[Crash-utility] [PATCH] diskdump: Optimize the boot time
HAGIO KAZUHITO(萩尾 一仁)
k-hagio-ab at nec.com
Wed Mar 30 09:27:18 UTC 2022
-----Original Message-----
> Hi Kazu,
> On Wed, Mar 30, 2022 at 08:28:19AM +0000, HAGIO KAZUHITO(萩尾 一仁) wrote:
> > -----Original Message-----
> > > 1.) The vmcore file maybe very big.
> > >
> > > For example, I have a vmcore file which is over 23G,
> > > and the panic kernel had 767.6G memory,
> > > its max_sect_len is 4468736.
> > >
> > > Current code costs too much time to do the following loop:
> > > ..............................................
> > > for (i = 1; i < max_sect_len + 1; i++) {
> > > dd->valid_pages[i] = dd->valid_pages[i - 1];
> > > for (j = 0; j < BITMAP_SECT_LEN; j++, pfn++)
> > > if (page_is_dumpable(pfn))
> > > dd->valid_pages[i]++;
> > > ..............................................
> > >
> > > For my case, it costs about 56 seconds to finish the
> > > big loop.
> > >
> > > This patch moves the hweightXX macros to defs.h,
> > > and uses hweight64 to optimize the loop.
> > >
> > > For my vmcore, the loop only costs about one second now.
> > >
> > > 2.) Tests result:
> > > # cat ./commands.txt
> > > quit
> > >
> > > Before:
> > >
> > > #echo 3 > /proc/sys/vm/drop_caches;
> > > #time ./crash -i ./commands.txt /root/t/vmlinux /root/t/vmcore > /dev/null 2>&1
> > > ............................
> > > real 1m54.259s
> > > user 1m12.494s
> > > sys 0m3.857s
> > > ............................
> > >
> > > After this patch:
> > >
> > > #echo 3 > /proc/sys/vm/drop_caches;
> > > #time ./crash -i ./commands.txt /root/t/vmlinux /root/t/vmcore > /dev/null 2>&1
> > > ............................
> > > real 0m55.217s
> > > user 0m15.114s
> > > sys 0m3.560s
> > > ............................
> >
> > Thank you for the improvement!
> >
> > as far as I tested on x86_64 it did not give such a big gain, but looking at
> > the user time, it will do on arm64. Lianbo, can you reproduce on arm64?
> >
> > with a 192GB x86_64 dumpfile, slightly improved:
> >
> > $ time echo quit | ./crash vmlinux dump >/dev/null
> >
> > real 0m5.632s
> Thanks for the testing.
>
> I am curious why it costs only 5.632s for a 192G dumpfile?
> How much memory of the panic kernel in the dumpfile?
>
> My vmcore has 767.G memory, and the max_sect_len is 4468736.
I got it with makedumpfile -d 0 and tested it without dropping caches
to measure the change of the loop cost.
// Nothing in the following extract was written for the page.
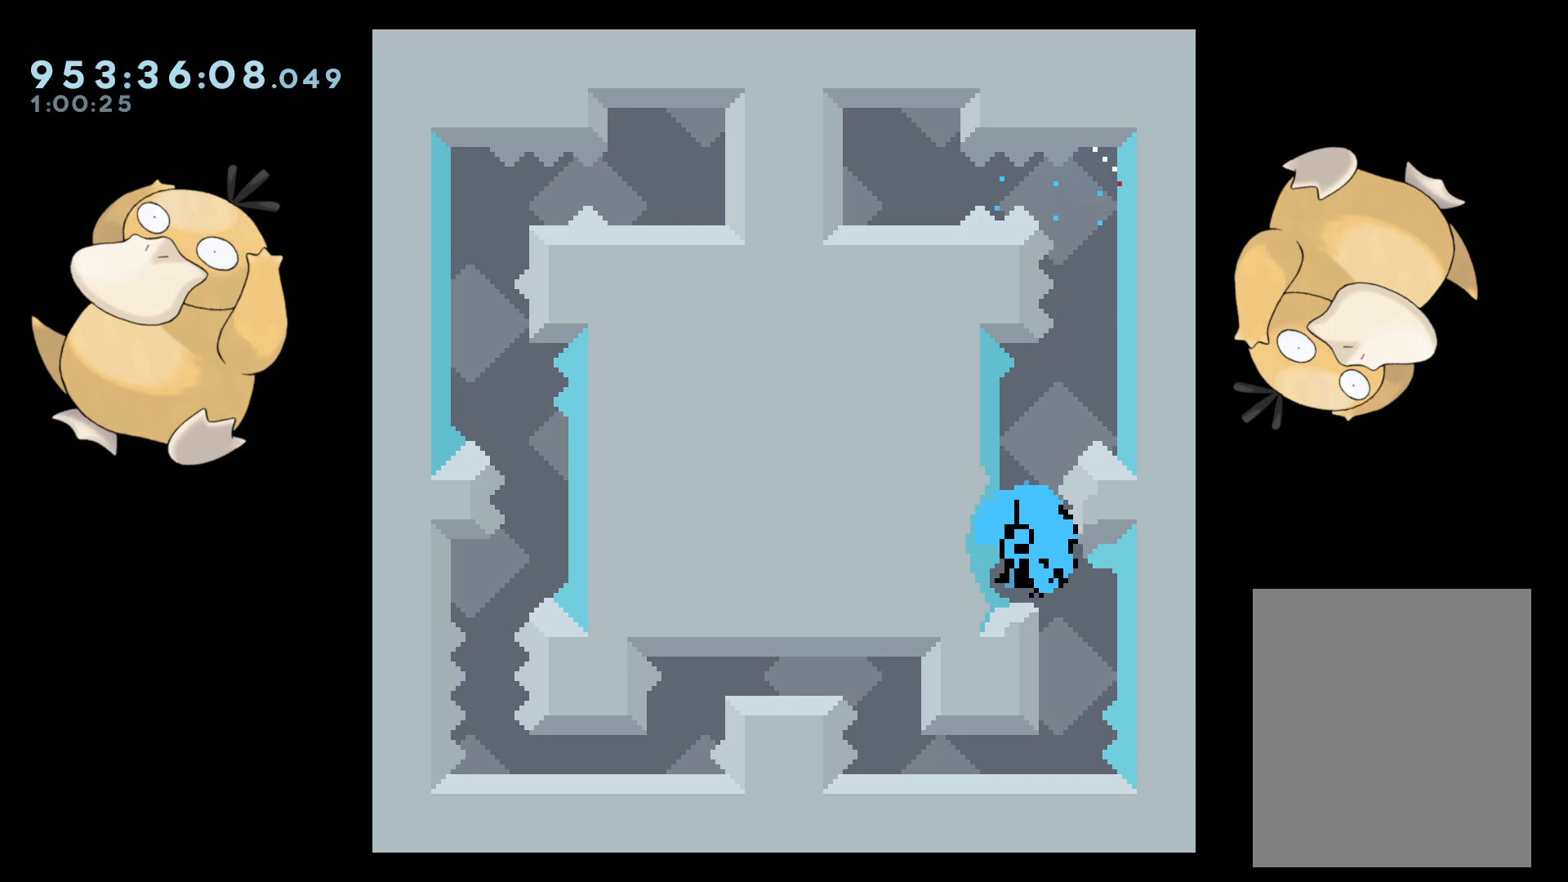
{"buttons": [], "left_stick": "center", "right_stick": "center", "events": [[33, "B", "down"], [50, "B", "up"], [300, "A", "down"], [417, "A", "up"]]}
As for memory, which size
are you saying? That machine has 192GB memory.
$ ls -lhs dump
193G -rw-------. 1 root root 193G Mar 30 17:07 dump
$ file dump
dump: Kdump compressed dump v6, system Linux, ...
$ ./crash vmlinux dump
MEMORY: 191.7 GB
crash> help -D
...
block_size: 4096
sub_hdr_size: 10
bitmap_blocks: 3088
max_mapnr: 50593791
...
total_valid_pages: 50178690
max_sect_len: 12352 // added
The max_sect_len looks too small comparing yours.. but
12352 * 4096 = 50593792
is almost same to max_mapnr.
Thanks,
Kazu
>
> > user 0m5.545s
> > sys 0m0.185s
> >
> > $ time echo quit | ./crash vmlinux dump >/dev/null
> >
> > real 0m5.547s
> > user 0m5.477s
> > sys 0m0.170s
> >
> > >
> > > Signed-off-by: Huang Shijie <shijie at os.amperecomputing.com>
> > > ---
> > > defs.h | 20 ++++++++++++++++++++
> > > diskdump.c | 12 +++++++++---
> > > sbitmap.c | 19 -------------------
> > > 3 files changed, 29 insertions(+), 22 deletions(-)
> > >
> > > diff --git a/defs.h b/defs.h
> > > index 81ac049..1e8360d 100644
> > > --- a/defs.h
> > > +++ b/defs.h
> > > @@ -4531,6 +4531,26 @@ struct machine_specific {
> > > #define NUM_IN_BITMAP(bitmap, x) (bitmap[(x)/BITS_PER_LONG] & NUM_TO_BIT(x))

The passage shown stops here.